A market consolidation consists of more than just mergers.
In principle, the woman who oversees the largest financial institutions in the Eurozone is right – but only in principle. Or to quote a song by German rock band Tocotronic: “The idea is good, but the world isn’t ready yet.” This is based more on political factors than financial ones.
First, let’s look at whether mergers and acquisitions make sense as an answer to Europe’s banking woes. The idea of having even larger banks ten years after the financial crisis is definitely a source of concern. But if we take the idea of a European banking union seriously, then sooner or later there will also have to be pan-European banks whose home market is the entire monetary union. There are benefits to size. Operating costs will fall dramatically, and the enormous investment for digitalization will pay off much faster because it will be divided up among more customers.
Yet despite these good arguments, things are not quite so simple. There’s more to consolidation than just mergers. The ECB is convinced of one thing, namely that mergers of weaker banks do not make sense because “two ugly ducklings don’t make a swan,” as Nouy put it a couple of days ago in an interview with Handelsblatt.
Disruptive forces have dominated for so long now that stagnation is seen as a success.
So what will become of ailing banks? In a normal market, they would eventually disappear. But here that doesn’t work, because the banks are so closely networked and play a central distribution role for the rest of the Eurozone economy. To prevent the collapse of the entire system, the taxpayer was forced to save even mid-sized institutions during the financial crisis. And despite efforts to phase out the weaker banks, nothing fundamental has changed. This can be seen in the endless discussions about preventing the venerable Monte dei Paschi di Siena bank in Italy from slowly going under.

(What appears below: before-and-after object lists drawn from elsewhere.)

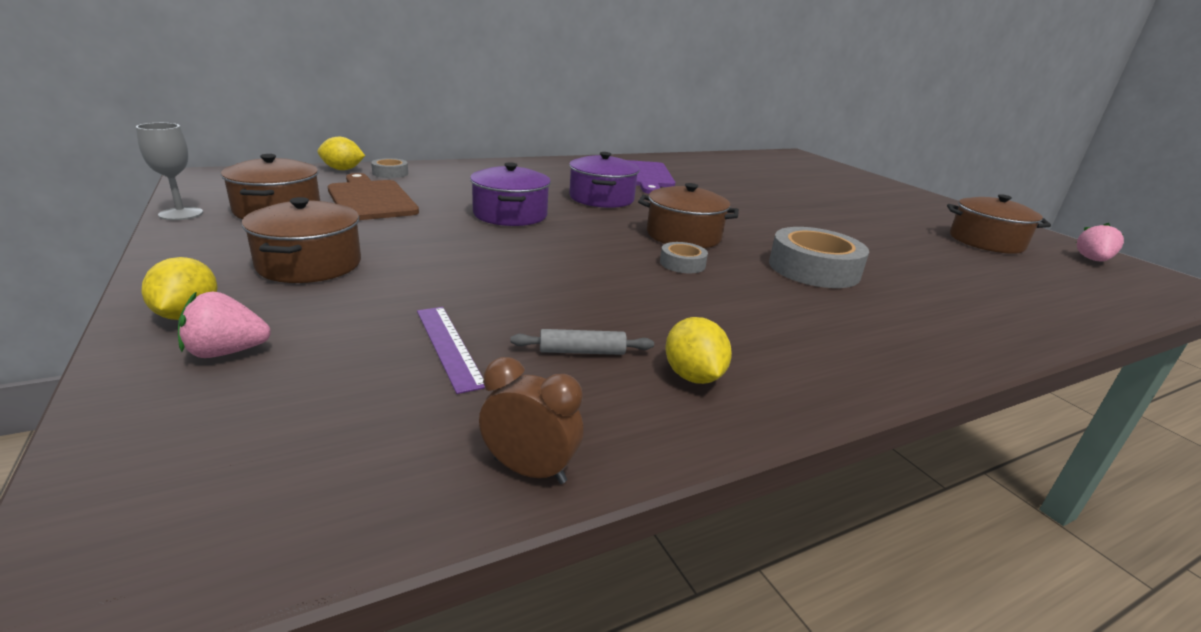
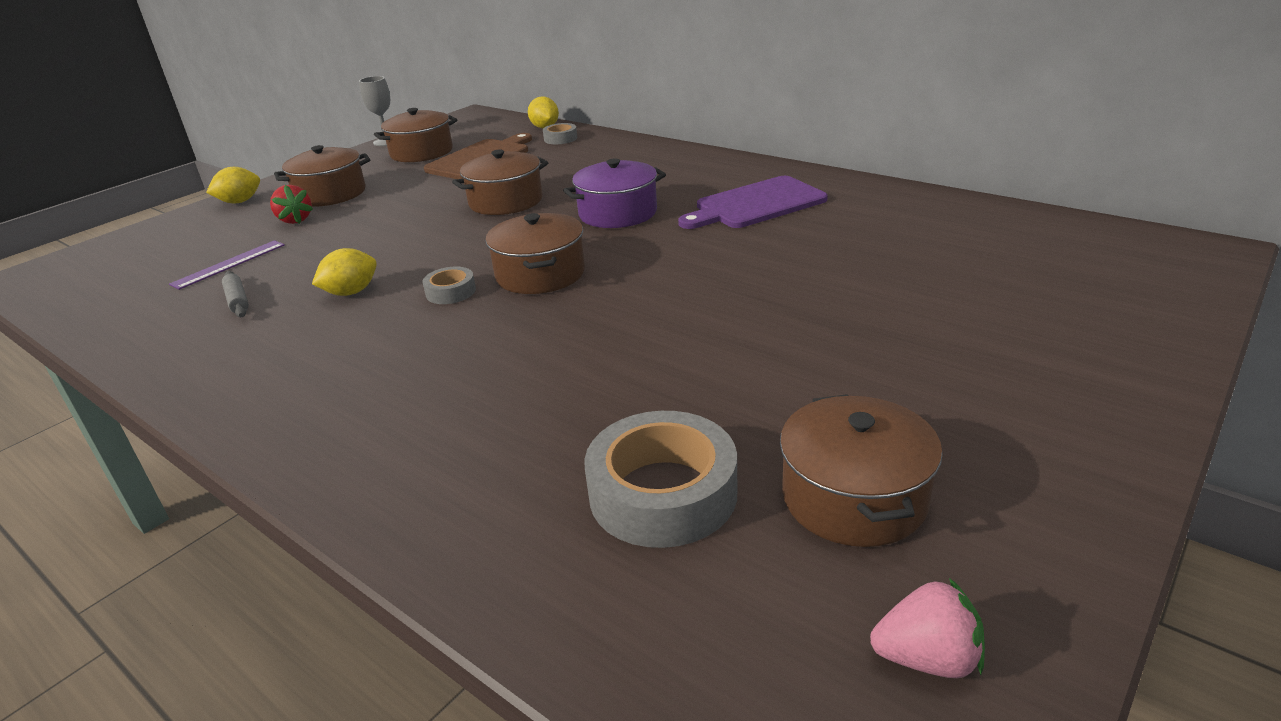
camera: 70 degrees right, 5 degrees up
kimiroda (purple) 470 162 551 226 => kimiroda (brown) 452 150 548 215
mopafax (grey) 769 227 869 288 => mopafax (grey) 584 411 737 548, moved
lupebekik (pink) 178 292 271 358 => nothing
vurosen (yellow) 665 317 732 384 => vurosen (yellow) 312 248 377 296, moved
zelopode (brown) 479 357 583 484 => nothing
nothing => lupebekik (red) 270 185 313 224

But the chances of merging European banks that are too large or too networked to be phased out are not good. Politics is the reason for this – or more precisely, the rise of populism and neo-nationalism. Who seriously believes that the current German government would accept the acquisition of Deutsche Bank by, for instance, a major French bank?
The situation in France is too unstable, and the danger too large that opponents to Europe could come to power, if not in this presidential election, then perhaps in the next. These kinds of considerations may well contradict the teachings of the market economy. But how quickly markets can become politicized was demonstrated during the financial crisis, when international banks left Germany very quickly to return to their home markets.
Ultimately, the financial sector is merely a sad reflection of European unification. Disruptive forces have dominated for so long now that stagnation is seen as a success. Deeper EU integration – even in Europe-friendly Germany – would likely be extremely unpopular and is hardly feasible on a political level. And the same goes for the financial markets. “It’s the economy, stupid.” With this motto, Bill Clinton campaigned against George W.H. Bush in the 1992 presidential campaign. Now, 25 years later, we have to turn this around – it’s political risks that are currently ruling the economy.